Content starts
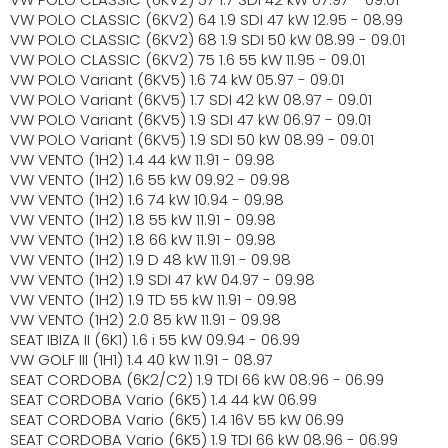
VW POLO CLASSIC (6KV2) 64 1.9 SDI 47 kW 12.95 - 08.99
VW POLO CLASSIC (6KV2) 68 1.9 SDI 50 kW 08.99 - 09.01
VW POLO CLASSIC (6KV2) 75 1.6 55 kW 11.95 - 09.01
VW POLO Variant (6KV5) 1.6 74 kW 05.97 - 09.01
VW POLO Variant (6KV5) 1.7 SDI 42 kW 08.97 - 09.01
VW POLO Variant (6KV5) 1.9 SDI 47 kW 06.97 - 09.01
VW POLO Variant (6KV5) 1.9 SDI 50 kW 08.99 - 09.01
VW VENTO (1H2) 1.4 44 kW 11.91 - 09.98
VW VENTO (1H2) 1.6 55 kW 09.92 - 09.98
VW VENTO (1H2) 1.6 74 kW 10.94 - 09.98
VW VENTO (1H2) 1.8 55 kW 11.91 - 09.98
VW VENTO (1H2) 1.8 66 kW 11.91 - 09.98
VW VENTO (1H2) 1.9 D 48 kW 11.91 - 09.98
VW VENTO (1H2) 1.9 SDI 47 kW 04.97 - 09.98
VW VENTO (1H2) 1.9 TD 55 kW 11.91 - 09.98
VW VENTO (1H2) 2.0 85 kW 11.91 - 09.98
SEAT IBIZA II (6K1) 1.6 i 55 kW 09.94 - 06.99
VW GOLF III (1H1) 1.4 40 kW 11.91 - 08.97
SEAT CORDOBA (6K2/C2) 1.9 TDI 66 kW 08.96 - 06.99
SEAT CORDOBA Vario (6K5) 1.4 44 kW 06.99
SEAT CORDOBA Vario (6K5) 1.4 16V 55 kW 06.99
SEAT CORDOBA Vario (6K5) 1.9 TDI 66 kW 08.96 - 06.99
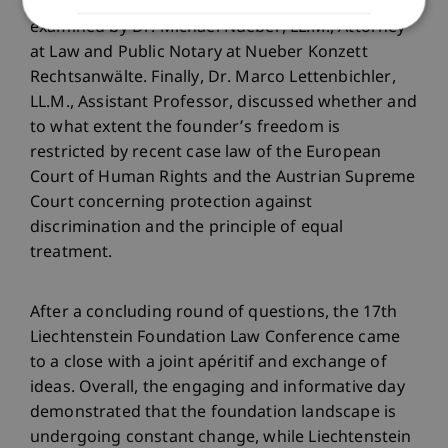
to arbitration in the foundation context were
examined by Dr. Michael Nueber, LL.M., Attorney
at Law and Public Notary at Nueber Konzett
Rechtsanwälte. Finally, Dr. Marco Lettenbichler,
LL.M., Assistant Professor, discussed whether and
to what extent the founder’s freedom is
restricted by recent case law of the European
Court of Human Rights and the Austrian Supreme
Court concerning protection against
discrimination and the principle of equal
treatment.
After a concluding round of questions, the 17th
Liechtenstein Foundation Law Conference came
to a close with a joint apéritif and exchange of
ideas. Overall, the engaging and informative day
demonstrated that the foundation landscape is
undergoing constant change, while Liechtenstein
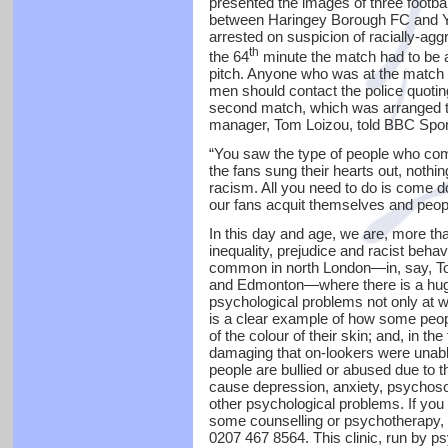
presented the images of three footba
between Haringey Borough FC and Y
arrested on suspicion of racially-ag
th
the 64
minute the match had to be 
pitch. Anyone who was at the match 
men should contact the police quoti
second match, which was arranged to
manager, Tom Loizou, told BBC Spor
“You saw the type of people who come
the fans sung their hearts out, noth
racism. All you need to do is come
our fans acquit themselves and people
In this day and age, we are, more tha
inequality, prejudice and racist behav
common in north London—in, say, To
and Edmonton—where there is a huge 
psychological problems not only at wor
is a clear example of how some peop
of the colour of their skin; and, in the
damaging that on-lookers were unable
people are bullied or abused due to th
cause depression, anxiety, psychoso
other psychological problems. If you 
some counselling or psychotherapy, 
0207 467 8564. This clinic, run by ps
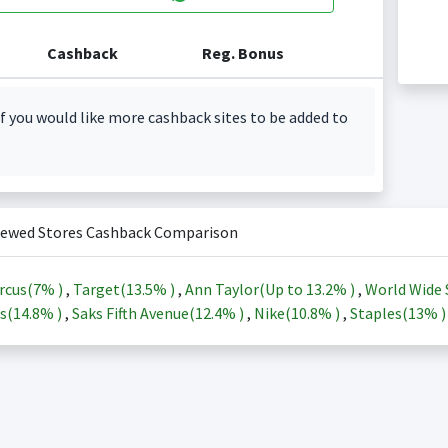
Cashback
Reg. Bonus
f you would like more cashback sites to be added to
iewed Stores Cashback Comparison
rcus(
7%
)
,
Target(
13.5%
)
,
Ann Taylor(Up to
13.2%
)
,
World Wide 
s(
14.8%
)
,
Saks Fifth Avenue(
12.4%
)
,
Nike(
10.8%
)
,
Staples(
13%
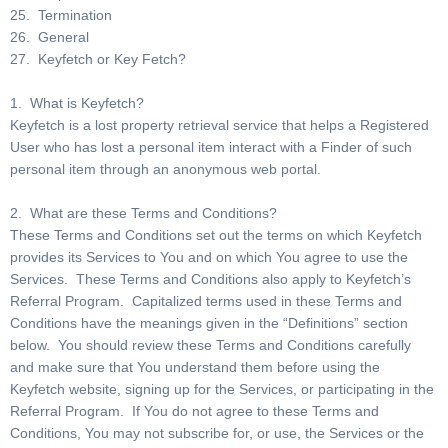
25. Termination
26. General
27. Keyfetch or Key Fetch?
1. What is Keyfetch?
Keyfetch is a lost property retrieval service that helps a Registered
User who has lost a personal item interact with a Finder of such
personal item through an anonymous web portal.
2. What are these Terms and Conditions?
These Terms and Conditions set out the terms on which Keyfetch
provides its Services to You and on which You agree to use the
Services. These Terms and Conditions also apply to Keyfetch’s
Referral Program. Capitalized terms used in these Terms and
Conditions have the meanings given in the “Definitions” section
below. You should review these Terms and Conditions carefully
and make sure that You understand them before using the
Keyfetch website, signing up for the Services, or participating in the
Referral Program. If You do not agree to these Terms and
Conditions, You may not subscribe for, or use, the Services or the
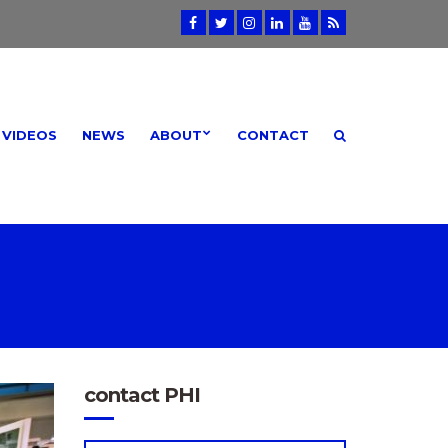
VIDEOS
NEWS
ABOUT
CONTACT
contact PHI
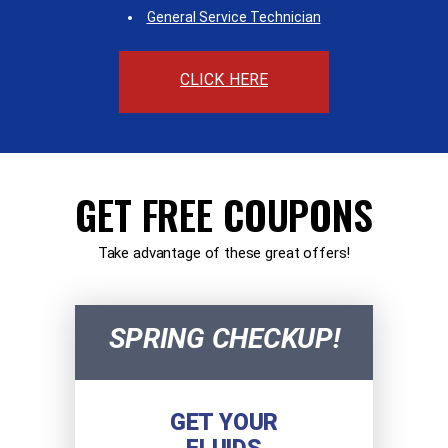
General Service Technician
CLICK HERE
GET FREE COUPONS
Take advantage of these great offers!
SPRING CHECKUP!
GET YOUR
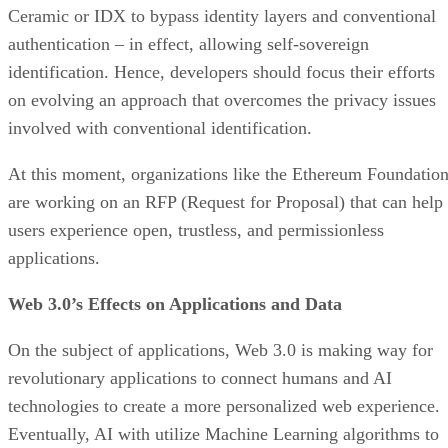
Ceramic or IDX to bypass identity layers and conventional
authentication – in effect, allowing self-sovereign
identification. Hence, developers should focus their efforts
on evolving an approach that overcomes the privacy issues
involved with conventional identification.
At this moment, organizations like the Ethereum Foundatio
are working on an RFP (Request for Proposal) that can help
users experience open, trustless, and permissionless
applications.
Web 3.0’s Effects on Applications and Data
On the subject of applications, Web 3.0 is making way for
revolutionary applications to connect humans and AI
technologies to create a more personalized web experience.
Eventually, AI with utilize Machine Learning algorithms to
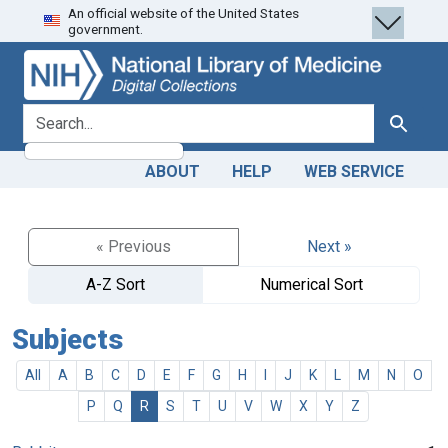
An official website of the United States
Skip
Skip to
government.
to
main
search
content
search for
Search
ABOUT
HELP
WEB SERVICE
« Previous
Next »
A-Z Sort
Numerical Sort
Subjects
All
A
B
C
D
E
F
G
H
I
J
K
L
M
N
O
P
Q
R
S
T
U
V
W
X
Y
Z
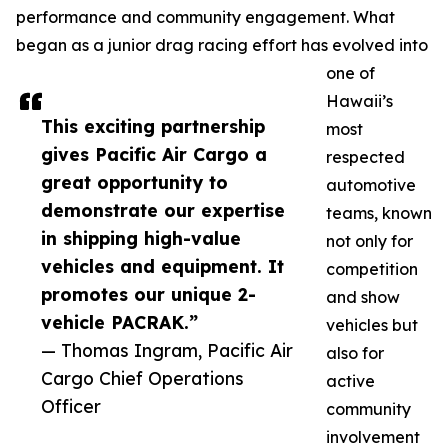
performance and community engagement. What
began as a junior drag racing effort has evolved into
one of
Hawaii’s
This exciting partnership
most
gives Pacific Air Cargo a
respected
great opportunity to
automotive
demonstrate our expertise
teams, known
in shipping high-value
not only for
vehicles and equipment. It
competition
promotes our unique 2-
and show
vehicle PACRAK.”
vehicles but
— Thomas Ingram, Pacific Air
also for
Cargo Chief Operations
active
Officer
community
involvement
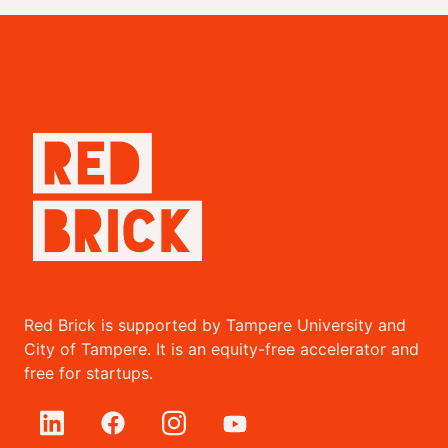
Red Brick is supported by Tampere University and
City of Tampere. It is an equity-free accelerator and
free for startups.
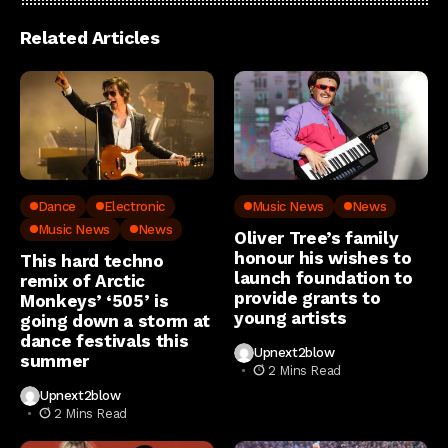
Related Articles
Dance
Electronic
Music News
News
Music News
News
Oliver Tree’s family
honour his wishes to
This hard techno
launch foundation to
remix of Arctic
provide grants to
Monkeys’ ‘505’ is
young artists
going down a storm at
dance festivals this
Upnext2blow
summer
2 Mins Read
Upnext2blow
2 Mins Read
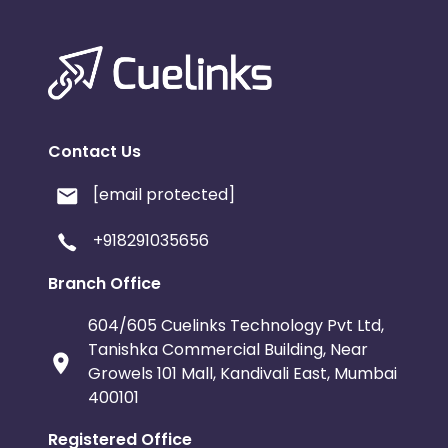
Contact Us
[email protected]
+918291035656
Branch Office
604/605 Cuelinks Technology Pvt Ltd,
Tanishka Commercial Building, Near
Growels 101 Mall, Kandivali East, Mumbai
400101
Registered Office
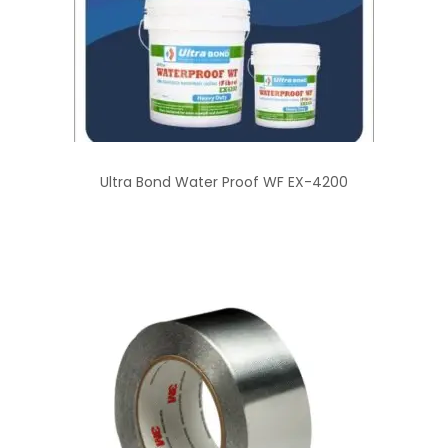
Ultra Bond Water Proof WF EX-4200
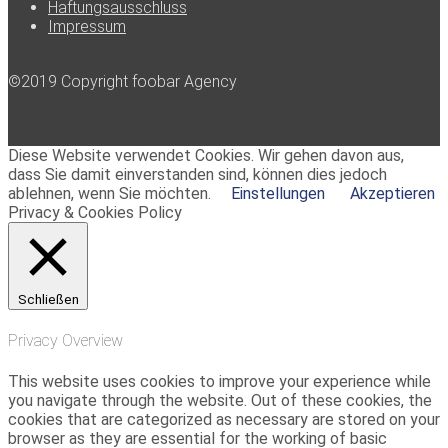
Haftungsausschluss
Impressum
©2019 Copyright foobar Agency
Diese Website verwendet Cookies. Wir gehen davon aus,
dass Sie damit einverstanden sind, können dies jedoch
ablehnen, wenn Sie möchten.
Einstellungen
Akzeptieren
Privacy & Cookies Policy
Schließen
Privacy Overview
This website uses cookies to improve your experience while
you navigate through the website. Out of these cookies, the
cookies that are categorized as necessary are stored on your
browser as they are essential for the working of basic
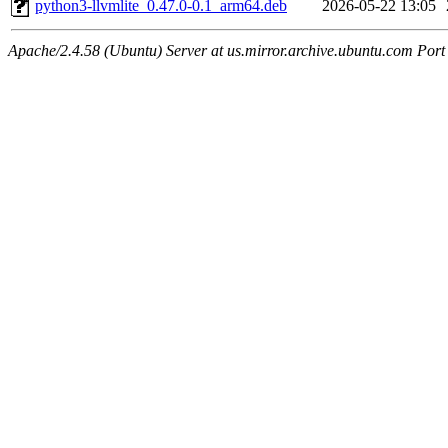
python3-llvmlite_0.47.0-0.1_arm64.deb
2026-05-22 13:05
Apache/2.4.58 (Ubuntu) Server at us.mirror.archive.ubuntu.com Port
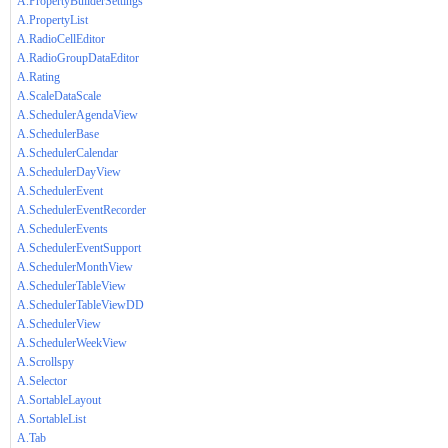
A.PropertyBuilderSettings
A.PropertyList
A.RadioCellEditor
A.RadioGroupDataEditor
A.Rating
A.ScaleDataScale
A.SchedulerAgendaView
A.SchedulerBase
A.SchedulerCalendar
A.SchedulerDayView
A.SchedulerEvent
A.SchedulerEventRecorder
A.SchedulerEvents
A.SchedulerEventSupport
A.SchedulerMonthView
A.SchedulerTableView
A.SchedulerTableViewDD
A.SchedulerView
A.SchedulerWeekView
A.Scrollspy
A.Selector
A.SortableLayout
A.SortableList
A.Tab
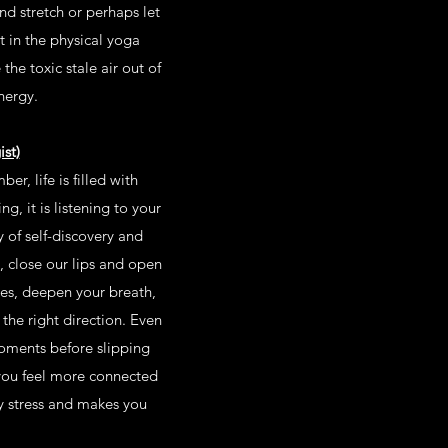
nd stretch or perhaps let
t in the physical yoga
 the toxic stale air out of
nergy.
st)
r, life is filled with
g, it is listening to your
y of self-discovery and
 close our lips and open
yes, deepen your breath,
the right direction. Even
moments before slipping
 you feel more connected
by stress and makes you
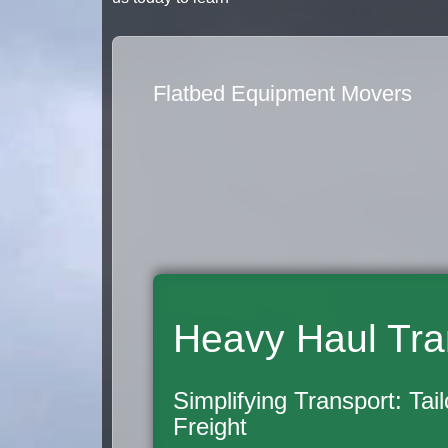
Flatbed Equipment Movers
Heavy Haul Tra
Simplifying Transport: Tai
Freight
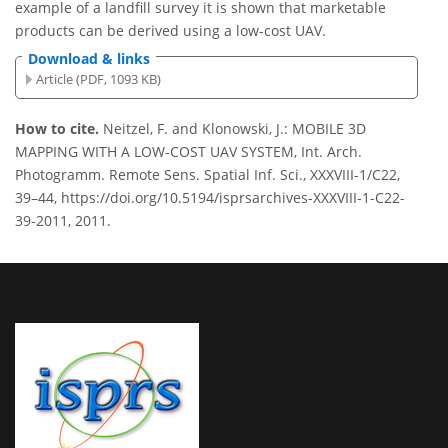
example of a landfill survey it is shown that marketable
products can be derived using a low-cost UAV.
Download & links
Article (PDF, 1093 KB)
How to cite.
Neitzel, F. and Klonowski, J.: MOBILE 3D
MAPPING WITH A LOW-COST UAV SYSTEM, Int. Arch.
Photogramm. Remote Sens. Spatial Inf. Sci., XXXVIII-1/C22,
39–44, https://doi.org/10.5194/isprsarchives-XXXVIII-1-C22-
39-2011, 2011.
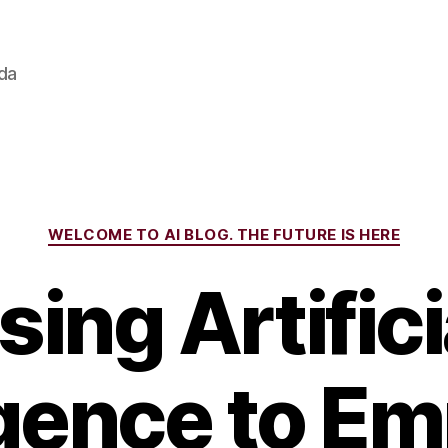
ada
Categories
WELCOME TO AI BLOG. THE FUTURE IS HERE
sing Artifici
ligence to E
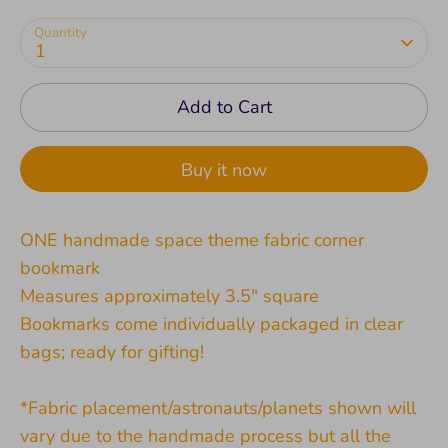
Quantity
1
Add to Cart
Buy it now
ONE handmade space theme fabric corner
bookmark
Measures approximately 3.5" square
Bookmarks come individually packaged in clear
bags; ready for gifting!
*Fabric placement/astronauts/planets shown will
vary due to the handmade process but all the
Content ends
Goal of the exercise:
Scan the data above, find each line with "Conditions", and copy it.

Exercise solution:
2. What are these Terms and Conditions?
These Terms and Conditions set out the terms on which Keyfetch
Services. These Terms and Conditions also apply to Keyfetch’s
Conditions have the meanings given in the “Definitions” section
below. You should review these Terms and Conditions carefully
Conditions, You may not subscribe for, or use, the Services or the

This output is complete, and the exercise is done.